For the feedforward and backpropagation processes, essential lines of codes are contained in the previous sections (function forward() and backward_*()). The following is the training process for the whole model.

# train.py (line 51-52)
for epoch in # ...
    # ...
    model.set_input(data)         # input data
    model.optimize_parameters()   # feedforward and backpropagation

Testing

For testing, we need to set the model to eval() mode. This is because we do not need to calculate the gradients for testing. The following is the testing process for the whole model.

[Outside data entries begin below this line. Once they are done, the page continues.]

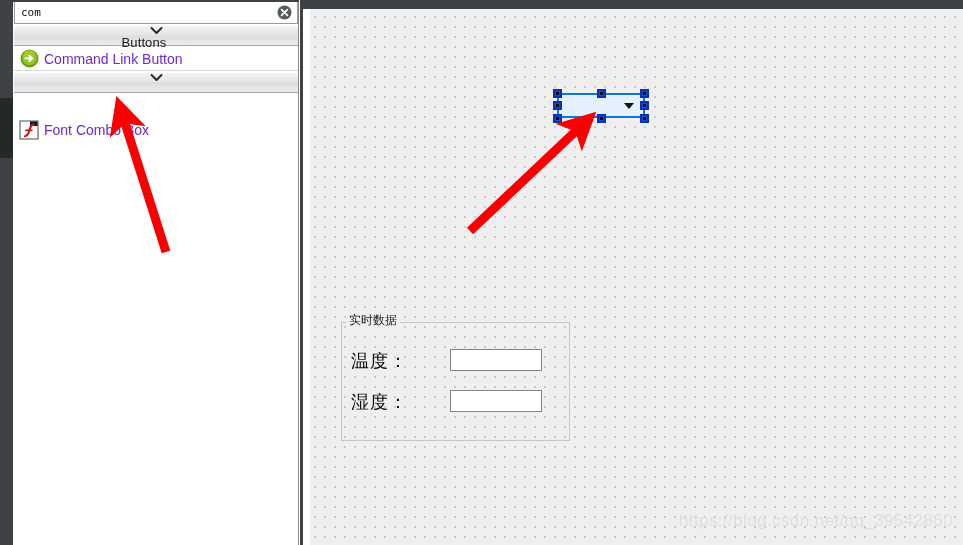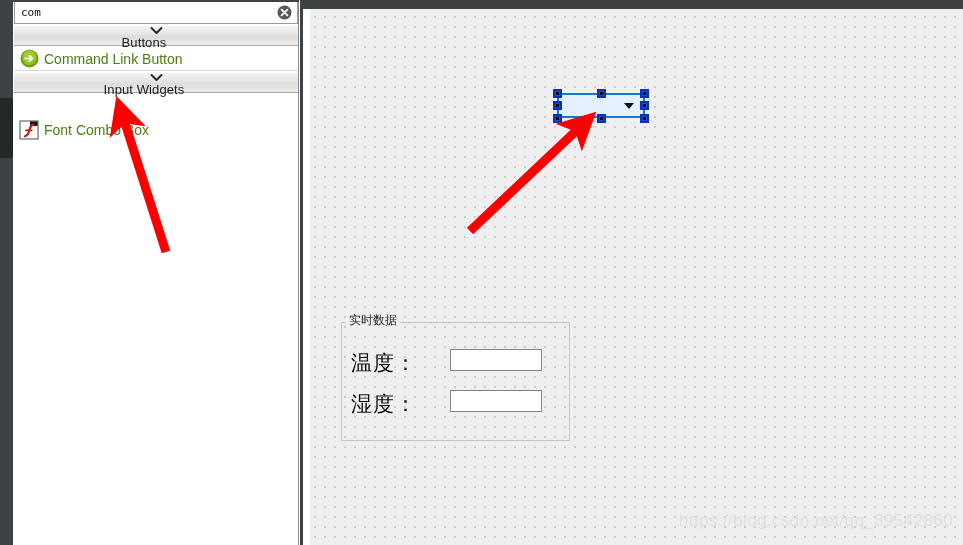--- a/index.html
+++ b/index.html
@@ -130,21 +130,21 @@
   }
   .item-row .icon-cell {
     width: 30px;
     flex: none;
     display: flex;
     align-items: center;
     justify-content: center;
   }
   .item-row .item-label {
     font-size: 14px;
-    color: #4d7c0f;
+    color: #6d28d9;
   }
   .row-sep {
     position: absolute;
     left: 1px;
     width: 284px; height: 1px;
     background: #d8d8d8;
   }
 
   
   .canvas-wrap {
@@ -191,21 +191,21 @@
     background: #efefef;
     padding: 0 3px;
     font-family: "DejaVu Serif", serif;
     font-size: 12px;
     color: #1c1c1c;
     white-space: nowrap;
   }
   .cjk-label {
     position: absolute;
     font-family: "DejaVu Serif", serif;
-    font-size: 21px;
+    font-size: 18px;
     color: #0b0b0b;
     white-space: nowrap;
     letter-spacing: 1px;
     text-align: center;
   }
   .line-edit {
     position: absolute;
     background: #ffffff;
     border: 1px solid #848484;
     box-sizing: border-box;
@@ -306,21 +306,20 @@
       <span class="item-label">Command Link Button</span>
     </div>
     <div class="row-sep" style="top:70px;"></div>
 
     <div class="group-header" style="top:72px;">
       <span class="chev">
         <svg width="13" height="9" viewBox="0 0 13 9" aria-hidden="true">
           <path d="M1.5 2 L6.5 7 L11.5 2" fill="none" stroke="#2a2a2a" stroke-width="2" stroke-linecap="round" stroke-linejoin="round"></path>
         </svg>
       </span>
-      <span class="ghtitle">Input Widgets</span>
     </div>
 
 
     <div class="item-row" style="top:118px;">
       <span class="icon-cell">
         <svg width="20" height="20" viewBox="0 0 20 20" aria-hidden="true">
           <rect x="1" y="1" width="18" height="18" fill="#fdfdfd" stroke="#4a4a4a" stroke-width="1"></rect>
           <rect x="11" y="1.5" width="7.5" height="4.5" fill="#111111"></rect>
           <path d="M6.0 16.2 C6.0 16.2 9.2 15.6 10.3 10.6 C11.4 5.6 13.6 4.0 14.9 4.4" fill="none" stroke="#c21b17" stroke-width="2.1" stroke-linecap="round"></path>
           <path d="M6.9 10.3 L12.8 10.3" stroke="#c21b17" stroke-width="1.7" stroke-linecap="round"></path>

# For [pix2pix]: we use batchnorm and dropout in the original pix2pix. You can experiment it with and without eval() mode.
# For [CycleGAN]: It should not affect CycleGAN as CycleGAN uses instancenorm without dropout.
if opt.eval:
    model.eval()
for i, data in enumerate(dataset):
    # ...
    model.set_input(data)  # unpack data from data loader
    model.test()           # run inference
    visuals = model.get_current_visuals()  # get image results
    img_path = model.get_image_paths()     # get image paths
    if i % 5 == 0:  # save images to an HTML file
        print('processing (%04d)-th image... %s' % (i, img_path))
    save_images(webpage, visuals, img_path, aspect_ratio=opt.aspect_ratio, width=opt.display_winsize, use_wandb=opt.use_wandb)
webpage.save()  # save the HTML

Conclusion

In this post, we have breifly introduced the CycleGAN model and its implementation in PyTorch according to the original paper. We have also discussed the training and testing processes for the model.